Francisco Rolo negou que alguma vez tenha faltado à verdade e garantiu que não existe naquela nomeação qualquer partidarismo. “Manuel Garcia não é militante do PS. Nunca foi”, atirou, omitindo que Manuel Garcia foi vereador pelos socialistas em dois mandatos. O presidente da autarquia reconheceu, porém, que o presidente da Junta de Freguesia de São Gião lhe propôs um nome de fora do concelho. “E avaliei o nome. O senhor fez o seu papel. Mas cabe ao presidente da CM, segundo os estatutos da Fundação, levar a reunião de executivo municipal o nome e optámos por reconduzir Manuel Garcia”, disse, salientando que aquele elemento lhe apresentou um plano estratégico para os próximos quatro anos. “Foram também entregues as contas que têm sempre resultados positivos. Se critica a gestão, aqui está tudo dito”, disse.

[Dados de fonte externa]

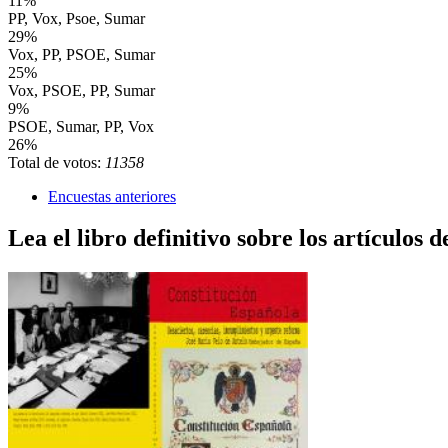
11%
PP, Vox, Psoe, Sumar
29%
Vox, PP, PSOE, Sumar
25%
Vox, PSOE, PP, Sumar
9%
PSOE, Sumar, PP, Vox
26%
Total de votos:
11358
Encuestas anteriores
Lea el libro definitivo sobre los artículos d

Francisco Rolo fez questão de dizer ainda que quem nomeou pela primeira vez Manuel Garcia Fundação Albino Mendes da Silva foi o ex-presidente eleito pelo PSD Mário Alves, em 2005. O autarca esqueceu-se, porém, de referir que nesse ano Manuel Garcia tinha ganho a Junta de Freguesia e como tal manteve-se o acordo. Rafael Dias ainda pediu a palavra, mas José Carlos Alexandrino não lhe permitiu nova intervenção.

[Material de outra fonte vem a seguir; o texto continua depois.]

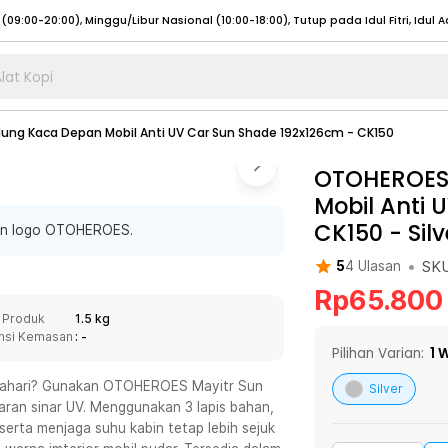
lat Kopi
umat (07:00 - 20:00), Sabtu - Minggu (08:00 - 20:00), Tutup pada Idul Fitri
Sele
ung Kaca Depan Mobil Anti UV Car Sun Shade 192x126cm - CK150
:00 - 20:00), Sabtu - Minggu/ Libur Nasional (08:00 - 17:00)
Selengkapnya
:00 - 20:00), Sabtu - Minggu/ Libur Nasional (08:00 - 17:00)
OTOHEROES 
Selengkapnya
Mobil Anti 
 (09:00-20:00), Minggu/Libur Nasional (12:00-20:00), Tutup pada Idul Fitri
Sele
CK150
-
Silv
gan logo OTOHEROES.
 (09:00-20:00), Minggu/Libur Nasional (12:00-20:00), Tutup pada Idul Fitri
Sele
•
SK
5
4
Ulasan
Rp
65.800
 Produk
1.5 kg
nsi Kemasan
: -
umat (07:00 - 20:00), Sabtu - Minggu (08:00 - 20:00), Tutup pada Idul Fitri
Sele
Pilihan Varian:
1
W
:00 - 20:00), Sabtu - Minggu/ Libur Nasional (08:00 - 17:00)
Selengkapnya
 matahari? Gunakan OTOHEROES Mayitr Sun
Silver
aran sinar UV. Menggunakan 3 lapis bahan,
:00 - 20:00), Sabtu - Minggu/ Libur Nasional (08:00 - 17:00)
Selengkapnya
erta menjaga suhu kabin tetap lebih sejuk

Ao que o CBS apurou o princípio defendido por Rafael Dias existe e foi instituída com dois objectivos: colocar alguém que estivesse próximo e com interesse em desenvolver as infra-estruturas da Fundação e, por outro lado, evitar eventuais conflitos com a junta de freguesia. “Esse sempre foi o princípio e Mário Alves limitou-se a cumprir com aquilo que estava instituído, embora tivesse existido ali um período em que permaneceu na liderança o professor Nobre, porque se chegou a acordo que era o melhor devido a uns processos de legalizações que se encontravam em curso. Em 2009, Manuel Garcia voltou a ganhar pelo PSD e manteve o cargo. Mas passou a integrar as listas do PS em 2013”, explica um elemento próximo do executivo de Mário Alves, frisando que o trabalho desenvolvido pelo actual responsável da Fundação tem sido “um desastre que é em termos de gestão”. “E depois de perder as eleições é reconduzido no cargo, fazendo letra morta de um acordo de cavalheiros com décadas? É inacreditável. Obviamente, houve aqui um interesse do PS em proteger um dos seus que foi rejeitado pela população”, concluiu este elemento.